Hair & Beauty

Your Options For Resurfacing And Rejuvenating Your Skin


While they may sound like the same thing, there is a difference between resurfacing and rejuvenating skin. Any treatment that is intended to make your skin look younger and more vibrant is considered skin rejuvenation. Skin resurfacing is a form of rejuvenation that involves exfoliation of the surface of the skin to remove signs of ageing and imperfections. There are many different methods to accomplish the task of rejuvenating your skin.

Facial Peels

One of the most common methods of skin resurfacing is the facial peel. With this treatment, a chemical is applied to the surface of the skin to remove damaged skin cells. The peels range in strength from mild to deep.
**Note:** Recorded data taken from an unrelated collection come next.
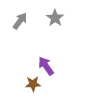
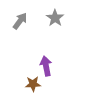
purple arrow: rotated 24 degrees clockwise
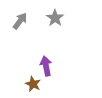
brown star: rotated 28 degrees clockwise
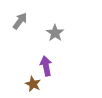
gray star: moved 15 px down
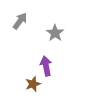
brown star: rotated 28 degrees clockwise
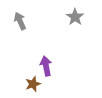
gray arrow: rotated 60 degrees counterclockwise
gray star: moved 20 px right, 16 px up
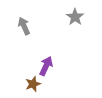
gray arrow: moved 4 px right, 5 px down
purple arrow: rotated 36 degrees clockwise
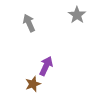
gray star: moved 2 px right, 2 px up
gray arrow: moved 5 px right, 3 px up
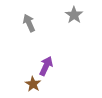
gray star: moved 3 px left
brown star: rotated 21 degrees counterclockwise
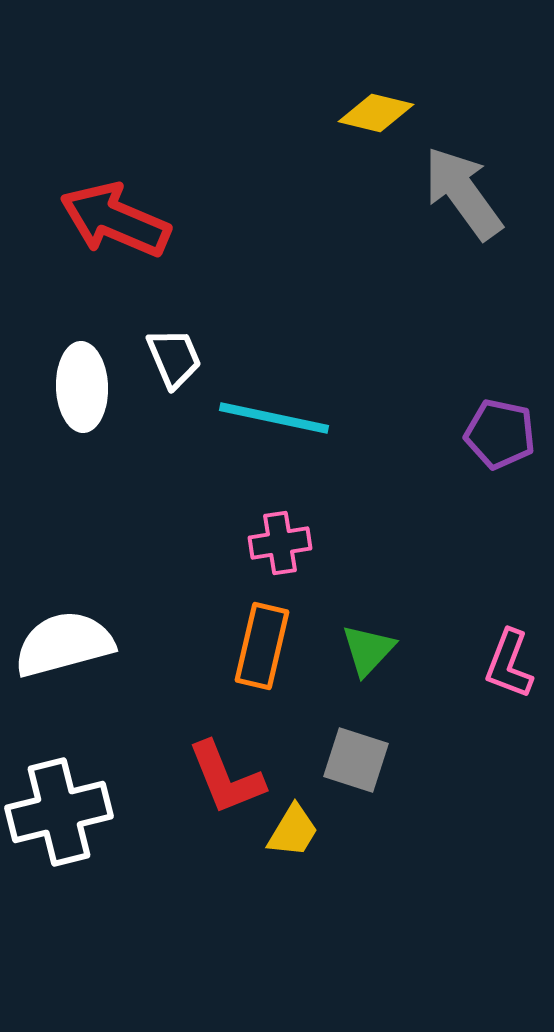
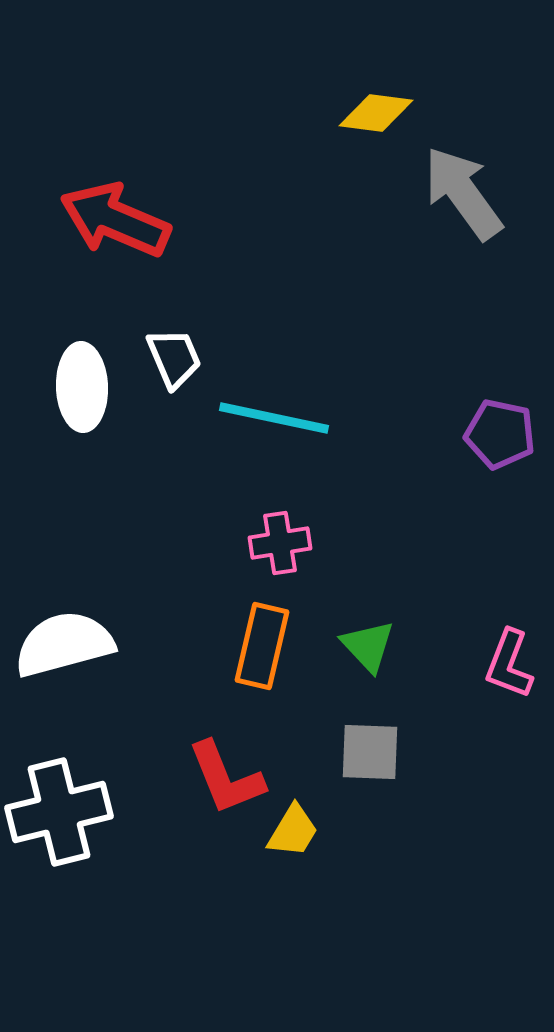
yellow diamond: rotated 6 degrees counterclockwise
green triangle: moved 4 px up; rotated 26 degrees counterclockwise
gray square: moved 14 px right, 8 px up; rotated 16 degrees counterclockwise
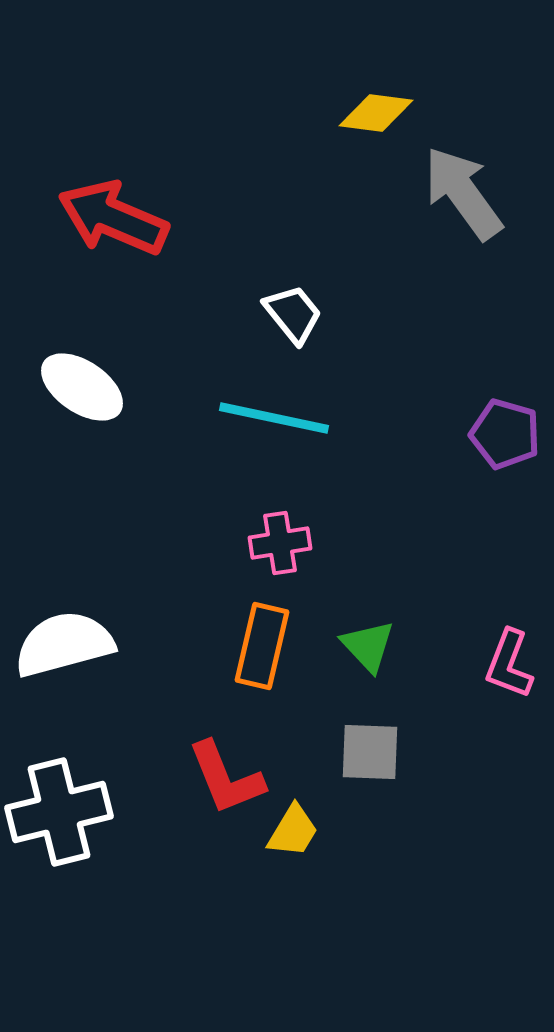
red arrow: moved 2 px left, 2 px up
white trapezoid: moved 119 px right, 44 px up; rotated 16 degrees counterclockwise
white ellipse: rotated 54 degrees counterclockwise
purple pentagon: moved 5 px right; rotated 4 degrees clockwise
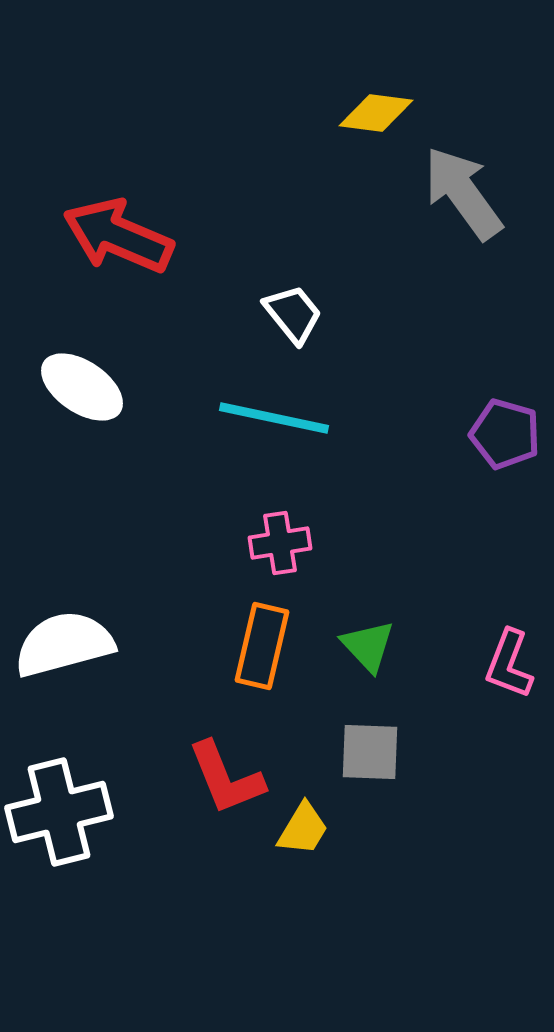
red arrow: moved 5 px right, 18 px down
yellow trapezoid: moved 10 px right, 2 px up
  • Mild peels, also called superficial peels, are used to gently lift dead skin cells away and result in the skin looking fresher. They are extremely popular for the speed of which they are applied, which gave them the nickname of a lunchtime peel. The mild peels require no recovery time and can be repeated every one to four weeks.
  • Deep peels use a stronger chemical such as phenol or tricholoracetic acid to penetrate the deeper layer of skin. Recovery time is around two weeks or longer and comes with several side effects and higher risks. It treats moderate lines and wrinkles, shallow scars, and age spots. Results of a deep peel can last for many years, though the treatment may only be performed once.

Laser Skin Resurfacing

Resurfacing your skin with a a medical laser is performed by a trained technician who is well versed in proper usage of this instrument. It either uses an ablative laser, meaning that it causes intentional damage to the skin or a non-ablative laser, meaning it leaves the surface skin layer intact.

  • In resurfacing with an ablative laser, the procedure targets the surface of the skin to remove the cells layer by layer to achieve the desired results. This procedure improves your skin’s appearance by removing wrinkles, smoothing and tightening the skin, and correcting pigmentation issues. While the treatment is similar to dermabrasion and facial peels, the difference is that lasers are more precise in what cells are targeted and how many layers are removed.
  • Non-ablative lasers target the skin layer underneath the surface to heat the cells using controlled light energy. As the cells heat up, the skin contracts or tightens in response. The heat injures the cells in a controlled manner, triggering the skin to produce collagen to heal and replace damaged cells. Because the surface layer of skin is left undamaged, it is ideal for a wider variety of candidates.


The skin may also be exfoliated or resurfaced using machines that remove layers of skin with abrasion. Dermabrasion can penetrate deep into the skin whereas microdermabrasion is a superficial treatment.

  • Dermabrasion uses an instrument with brushes on a rotating wheel on one end. It is used to remove layers of skin to remove scars and other skin imperfections. Because it is fairly invasive, it requires some form of anaesthesia. Recovery time takes around two weeks and can require pain medication. This form of skin resurfacing is like a deep chemical peel in that it has higher risks and side effects.
  • Microdermabrasion is a method that uses an instrument that sprays fine crystals at the surface of the skin to exfoliate it. This device often has a suction device attached to capture the particles and skin cells as well. Since microdermabrasion only provides light exfoliation, it has a quick recovery time, minimal side effects, and is low risk.